Better plant edits by enhancing DNA repair
A new genome editing system enhances the efficiency of an error-free DNA repair pathway, which could help improve agronomic traits in multiple crops.
Genome editing involves cutting DNA at very specific locations and utilizing cells’ natural repair pathways to modify genes. Plant cells contain two repair pathways: nonhomologous end joining (NHEJ) and homology-directed repair (HDR).
“In plants, NHEJ is the dominant repair pathway at most cell stages,” says KAUST postdoc Khalid Sedeek. “But it is prone to errors. For precise genetic modifications, we need more control than provided by NHEJ. HDR is error-free but is inefficient in plants. We designed a genome editing system to enhance HDR efficiency.”
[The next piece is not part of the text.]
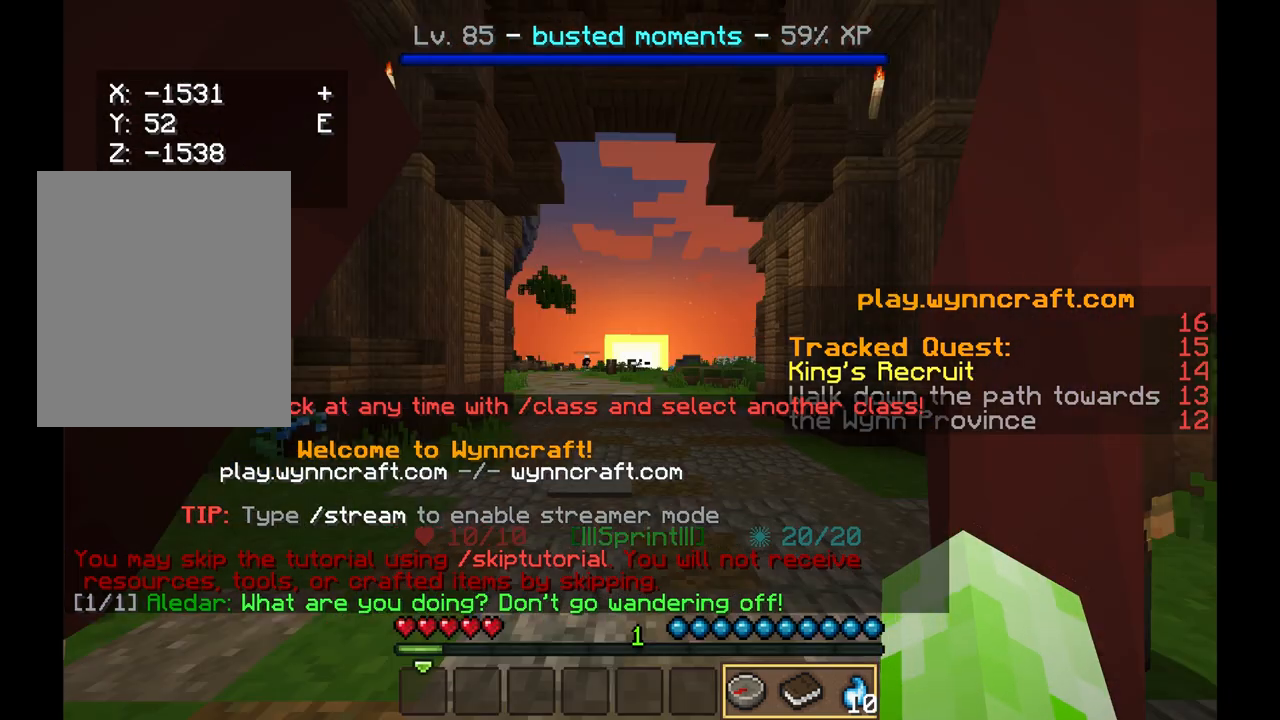
{"keys": ["w"], "mouse": [], "events": []}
The system uses Cas9 as its DNA scissor. Cas9 is fused to VirD2, a protein that comes from Agrobacterium tumefaciens, a soil bacterium that causes disease in plants by inserting part of its own DNA into the plant genome. VirD2 leads the bacterial DNA into the plant nucleus.
“We thought we could use VirD2 to bind to a wide range of repair templates to enhance the rate of HDR in plants by bringing the template close to the DNA break,” says KAUST research scientist Zahir Ali.
A guide RNA directs Cas9 to a specific location on the plant genome that is targeted for editing. Cas9 cuts the DNA strand, and then VirD2 holds the repair template close to the cut—the cell’s natural HDR repair pathway uses it to conduct the repair with the corresponding genetic modifications encoded in the template.
“Our data showed that the binding of the repair template to the Cas9-VirD2 system improved the rate of HDR up to 5.5 fold in plant cells compared to Cas9 alone,” says Ali.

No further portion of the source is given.